Researchers in the Departments of Neurology at UCLA and the University of Washington have developed a novel AAV gene therapy that treats limb-girdle muscular dystrophy type R1/2A (LGMD2A), an as of yet unmet target.
BACKGROUND:
Muscular dystrophies are a group of muscle diseases caused by mutations in a persons’ genes. Mutations within the calpain3 gene (CAPN3) cause one of the most common limb-girdle muscular dystrophies, LGMD2A, a disease that affects skeletal muscle. The proximal skeletal muscle impairment induced is associated with elevated levels of serum creatine kinase. Patients develop dystrophic features including skeletal muscle degeneration/regeneration, variation in fiber size, mitochondrial abnormalities and inflammatory infiltrates: leading to wheelchair dependencies within a decade of diagnosis.
Gene therapy for LGMD2A is expected to be highly efficacious because it is a monogenic recessive disorder, thereby amenable to gene replacement strategies. Mutations within CAPN3 are primarily of a missense type, with greater than 100 known disease-causing mutations spread along the length of the cDNA. Notably, overexpression of CAPN3 is nontoxic to skeletal muscle, and the cDNA can be packaged within the 4.7 kilobase constraints of AAV without modification, providing a non-immunogenic treatment with long-term persistence of the transgene cassette: allowing high therapeutic potential.
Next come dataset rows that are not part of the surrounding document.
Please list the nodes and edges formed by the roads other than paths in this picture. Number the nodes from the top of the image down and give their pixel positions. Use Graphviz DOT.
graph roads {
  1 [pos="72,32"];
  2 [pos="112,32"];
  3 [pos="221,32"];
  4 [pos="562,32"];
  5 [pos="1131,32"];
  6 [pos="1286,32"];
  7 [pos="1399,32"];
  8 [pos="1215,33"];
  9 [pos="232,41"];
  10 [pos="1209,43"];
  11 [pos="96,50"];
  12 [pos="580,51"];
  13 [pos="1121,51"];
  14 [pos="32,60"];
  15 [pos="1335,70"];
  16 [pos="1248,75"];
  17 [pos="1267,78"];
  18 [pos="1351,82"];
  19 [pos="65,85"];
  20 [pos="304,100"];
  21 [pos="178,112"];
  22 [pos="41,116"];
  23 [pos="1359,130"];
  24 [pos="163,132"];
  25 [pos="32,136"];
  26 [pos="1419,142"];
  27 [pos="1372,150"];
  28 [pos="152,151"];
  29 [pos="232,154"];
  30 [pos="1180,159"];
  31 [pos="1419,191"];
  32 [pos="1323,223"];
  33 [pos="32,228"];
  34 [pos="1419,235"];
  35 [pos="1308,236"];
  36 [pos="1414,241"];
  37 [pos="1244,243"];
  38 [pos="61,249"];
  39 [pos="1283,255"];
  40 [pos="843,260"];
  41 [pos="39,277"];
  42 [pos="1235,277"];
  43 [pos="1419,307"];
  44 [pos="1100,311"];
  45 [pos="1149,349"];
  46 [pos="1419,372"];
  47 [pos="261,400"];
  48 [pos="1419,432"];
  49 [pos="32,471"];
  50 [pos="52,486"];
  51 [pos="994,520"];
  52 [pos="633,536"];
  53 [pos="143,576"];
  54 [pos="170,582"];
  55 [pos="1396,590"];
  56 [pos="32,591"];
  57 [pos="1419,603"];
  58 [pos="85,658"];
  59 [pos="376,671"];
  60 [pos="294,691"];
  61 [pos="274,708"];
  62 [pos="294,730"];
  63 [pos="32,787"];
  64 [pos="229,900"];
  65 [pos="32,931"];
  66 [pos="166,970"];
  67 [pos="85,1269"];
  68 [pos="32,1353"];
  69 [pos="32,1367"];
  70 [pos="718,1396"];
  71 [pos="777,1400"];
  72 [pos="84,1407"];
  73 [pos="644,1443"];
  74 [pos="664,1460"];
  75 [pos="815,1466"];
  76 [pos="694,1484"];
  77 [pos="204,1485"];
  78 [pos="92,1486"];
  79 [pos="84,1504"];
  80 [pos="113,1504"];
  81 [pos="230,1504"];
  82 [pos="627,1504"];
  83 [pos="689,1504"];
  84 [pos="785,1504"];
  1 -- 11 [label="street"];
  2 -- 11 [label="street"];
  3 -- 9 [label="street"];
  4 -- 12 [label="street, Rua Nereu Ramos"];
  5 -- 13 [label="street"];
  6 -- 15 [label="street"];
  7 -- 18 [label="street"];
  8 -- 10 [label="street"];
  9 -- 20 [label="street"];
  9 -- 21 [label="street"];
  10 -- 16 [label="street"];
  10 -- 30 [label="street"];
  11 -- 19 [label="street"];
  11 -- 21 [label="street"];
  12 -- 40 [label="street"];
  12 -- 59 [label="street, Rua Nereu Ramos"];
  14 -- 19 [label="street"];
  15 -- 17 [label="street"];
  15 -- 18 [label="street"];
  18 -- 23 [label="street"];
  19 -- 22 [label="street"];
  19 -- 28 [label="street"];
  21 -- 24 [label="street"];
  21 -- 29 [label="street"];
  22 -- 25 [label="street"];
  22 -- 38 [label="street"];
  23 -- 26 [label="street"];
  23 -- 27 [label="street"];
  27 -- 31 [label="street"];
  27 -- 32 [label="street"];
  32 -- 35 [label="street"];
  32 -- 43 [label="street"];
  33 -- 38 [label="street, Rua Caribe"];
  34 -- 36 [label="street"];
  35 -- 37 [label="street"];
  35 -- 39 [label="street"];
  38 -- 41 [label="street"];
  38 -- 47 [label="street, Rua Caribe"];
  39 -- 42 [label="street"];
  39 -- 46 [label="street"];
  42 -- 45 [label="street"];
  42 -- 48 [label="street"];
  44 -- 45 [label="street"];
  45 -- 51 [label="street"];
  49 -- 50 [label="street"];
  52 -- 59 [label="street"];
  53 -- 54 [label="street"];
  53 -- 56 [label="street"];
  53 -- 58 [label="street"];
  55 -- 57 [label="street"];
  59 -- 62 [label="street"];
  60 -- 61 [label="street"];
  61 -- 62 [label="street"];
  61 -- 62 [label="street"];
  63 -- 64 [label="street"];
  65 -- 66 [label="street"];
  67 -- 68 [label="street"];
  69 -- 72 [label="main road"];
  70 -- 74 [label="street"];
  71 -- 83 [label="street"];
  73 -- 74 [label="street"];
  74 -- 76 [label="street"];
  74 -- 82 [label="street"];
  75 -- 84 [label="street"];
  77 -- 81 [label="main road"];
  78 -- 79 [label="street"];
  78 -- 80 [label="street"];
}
Since the pathomechanism of LGMD2A appears different from other dystrophies, most disease-modifying therapies for other neuromuscular disorders will not be effective for LGMD2A patients. One such reason is that CAPN3 is not expressed in the heart and can be toxic if expressed at high levels. Furthermore, LGMD2A preferentially impacts slow fibers, leading to a slow oxidative phenotype. Therefore, it is critical that the therapeutic construct expresses in both fast and slow muscle fibers with minimal off-target expression in the heart.
INNOVATION:
Dr. Melissa Spencer and colleagues in the Department of Neurology at UCLA and Dr. Jeffery Chamberlain and colleagues in the Department of Neurology at the University of Washington have developed a safe, skeletal muscle-specific AAV gene therapy for the treatment of limb-girdle muscular dystrophy type R1/2A. This novel AAV vector contains a unique regulatory cassette combined with CAPN3 to effectively de-target the heart and express highly in both fast and slow skeletal muscle fibers. As a result, the invention addresses the treatment of LGMD2A, a currently unmet clinical need.
POTENTIAL APPLICATIONS:
• Gene Therapy for Limb Girdle Muscular Dystrophy
• Animal Research Studies
• Skeletal muscle restricted regulatory cassettes
ADVANTAGES:
• Specific for LGMD2A, but regulatory cassettes can be applied to other muscle diseases in cases where the transgene should not express in the heart
• Skeletal muscle specific expression
• Targets fast and slow skeletal muscle fibers
• Minimal off-target cardiotoxicity
• Packaged in AAV with no modifications
DEVELOPMENT-TO-DATE: Pilot analyses have been completed in Capn3 knockout mice and C57B6 mice to test preliminary toxicity of AAV-Capn3 vectors, levels of Capn3 needed for therapeutic rescue, and optimization of Capn3 in fast and slow skeletal muscle fibers.